Episode 2 - S’inspirer d’autres modèles de plurilinguisme dans le monde 

Comment protéger nos langues régionales et leur redonner une utilité pratique dans nos vies quotidiennes ? Le journaliste et spécialiste de la question, Michel Feltin-Palas, nous invite à un tour d’horizon des solutions du Pays de Galles, au Canada en passant par l’Afrique du Sud.

Mise à jour : 14 mai 2025

Rédacteur en chef au journal l’Express et spécialiste des questions de plurilinguisme, Michel Feltin-Palas a fait de la sauvegarde des langues régionales l'engagement d’une vie. Pour lui, il y a urgence à agir. « Hormis le basque, toutes les langues minoritaires de métropole perdent des locuteurs et sont condamnées à terme si rien n’est fait pour les soutenir, prédit-il. Or une langue, ça ne sert pas juste à parler, ce sont des créations culturelles de l’humanité, comme nos cathédrales. Elles sont toutes précieuses et méritent toutes d’être défendues ! 

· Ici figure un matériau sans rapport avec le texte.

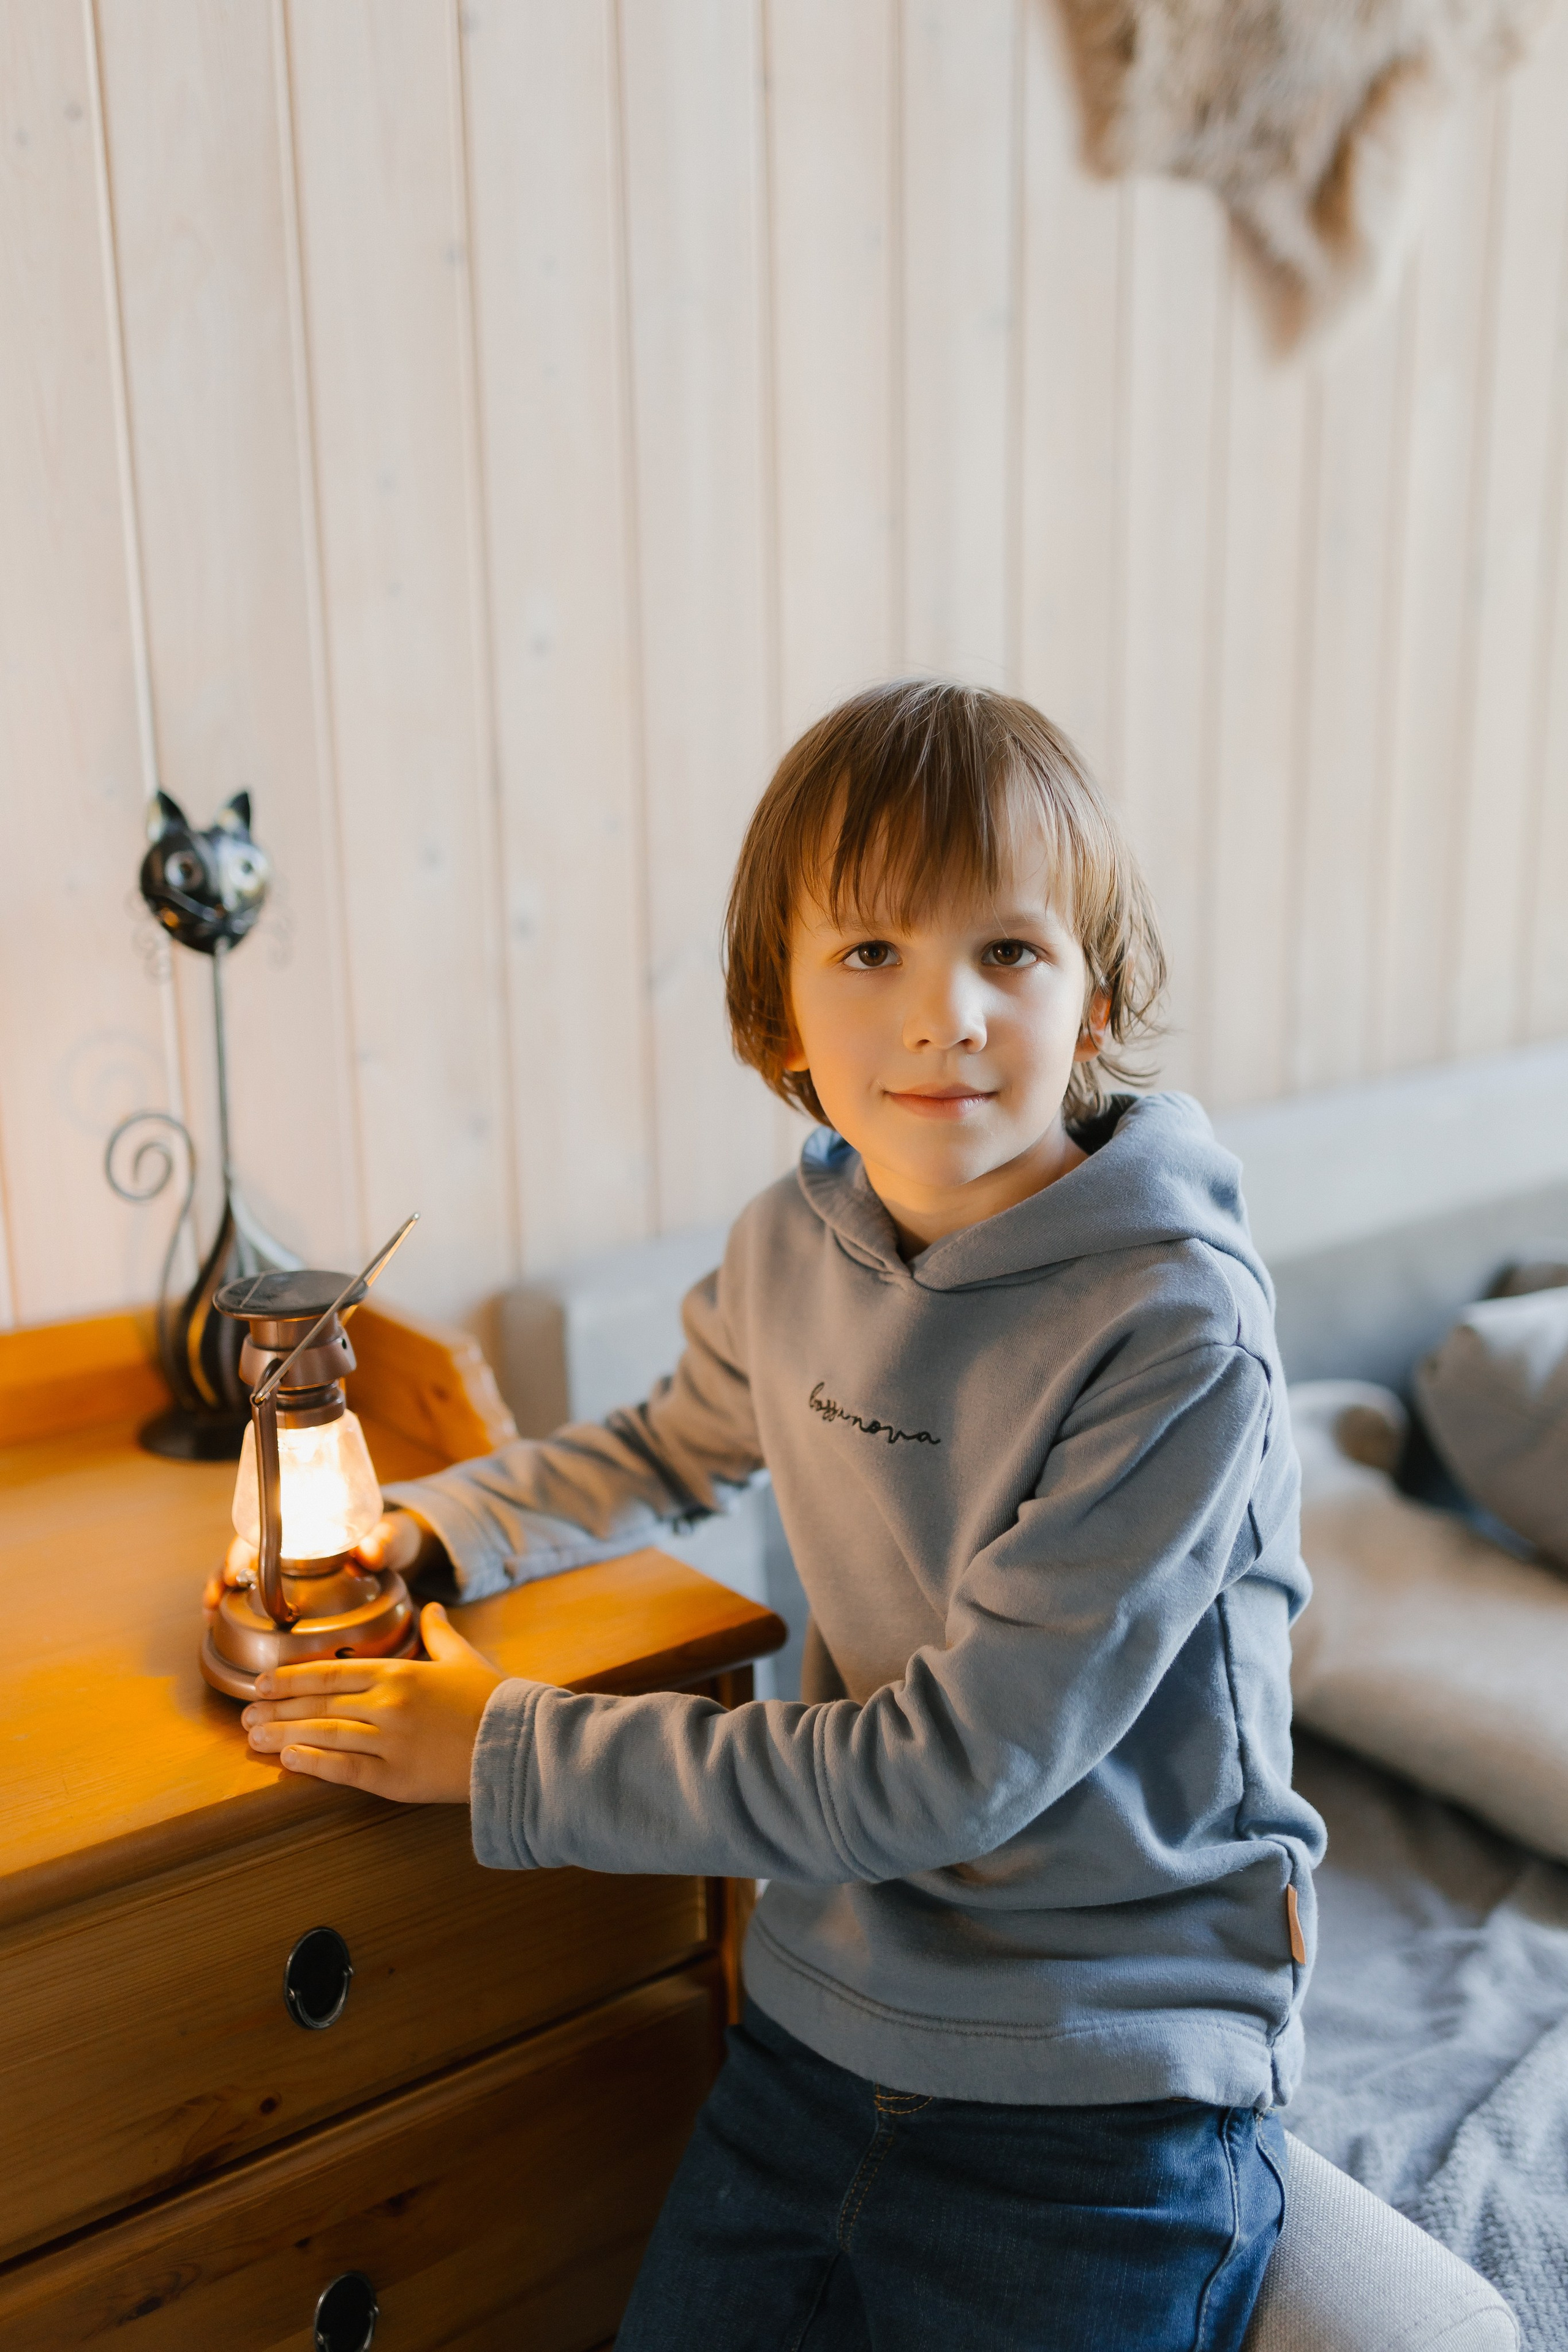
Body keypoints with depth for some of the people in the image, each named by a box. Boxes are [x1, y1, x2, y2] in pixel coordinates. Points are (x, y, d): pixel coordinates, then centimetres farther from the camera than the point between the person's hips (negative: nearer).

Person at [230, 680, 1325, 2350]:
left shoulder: (1176, 1338, -24)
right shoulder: (791, 1246, -5)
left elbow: (954, 1768, -23)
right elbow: (676, 1445, 18)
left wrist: (513, 1757, -17)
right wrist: (416, 1531, 2)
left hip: (1098, 2103, -4)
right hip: (820, 2026, 5)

Il existe 7000 langues dans le monde et un peu moins de 200 États. Pour cet ardent défenseur du multilinguisme, « il s’agit juste de copier ce qui se fait ailleurs, très tranquillement », explique-t-il, avant d'égrainer la longue liste des pays qui ont intégré ces pratiques depuis longtemps en Espagne, en Finlande, en Italie, aux Pays-Bas, au Royaume-Uni, en Suisse, au Luxembourg, en Slovénie, en Afrique du Sud, en Irak, aux Philippines, en Inde…

Le modèle gallois  

Il existe plusieurs modèles de plurilinguisme dans le monde. Certains pays, comme l’Espagne, ont une langue nationale commune tout en reconnaissant la co-officialité de langues régionales à l’échelle locale. D’autres, comme la Suisse, la Belgique ou le Canada, adoptent un fédéralisme linguistique où plusieurs langues sont officielles à l’échelle de l’État. Chaque modèle répond à des réalités historiques et institutionnelles propres. « En actant une co-officialité des langues, c’est toute une société qui se transforme car la langue retrouve une utilité pratique ! », argumente Michel Feltin-Palas. L’auteur prend pour point de comparaison l’évolution respective du breton et du gallois. Il y a 40 ans, ces deux idiomes comptaient chacun près d’un demi-million de pratiquants. « Aujourd’hui, il reste un peu plus de 100 000 locuteurs bretons contre 700 000 gallois. » La raison ? Une politique Outre-Manche favorable au multilinguisme qui reconnait depuis 2011 la co-officialité des deux langues. Au Pays de Galles, l’apprentissage du gallois à l’école est obligatoire jusqu’à 16 ans. « Un pilier majeur pour redynamiser l’usage d’une langue quand on connaît, en plus, les effets bénéfiques du multilinguisme chez les enfants », souligne Michel Feltin-Palas. L’État est aussi tenu de respecter l’équité linguistique en proposant des services publics accessibles dans les deux langues et finance une télévision publique qui diffuse des programmes en gallois 7 jours sur 7. « Tout cela crée des débouchés professionnels pour les locuteurs et fait vivre la langue au quotidien. »  

Une coexistence à imaginer

Dans certaines régions du monde, l’inclusion des langues va encore plus loin, comme au Nouveau Brunswick. Dans cette province canadienne, certaines administrations ont été dédoublées avec, par exemple, des hôpitaux ou des universités uniquement francophones ou anglophones au sein d’une même ville. Un modèle qui garantit l’inclusion des langues au sein des institutions publiques, comme le défendent ses partisans. Mais la coexistence entre les langues n’est pas toujours simple à organiser. L’exemple le plus parlant vient d’Afrique du Sud. Au sortir de l’Apartheid, le pays a reconnu 11 langues officielles différentes. Dans les faits, le choix se fait à la carte au niveau de chaque province, l’État central continuant à fonctionner en anglais, faute de moyens suffisants pour assurer l’effectivité de toutes les langues. Mais bien qu'imparfait, le modèle Sud Africain a tout de même permis de valoriser au niveau local l'usage des langues africaines autochtones, comme le zoulou ou le xhosa. 

« Les Français, dans une écrasante majorité, sont favorables au développement des langues régionales », soutient Michel Feltin-Palas. Bien que difficilement transposable, l'expert voit dans le modèle basque la voie à suivre avec une langue profondément ancrée dans la culture locale, une société civile dynamique et le soutien des élus locaux.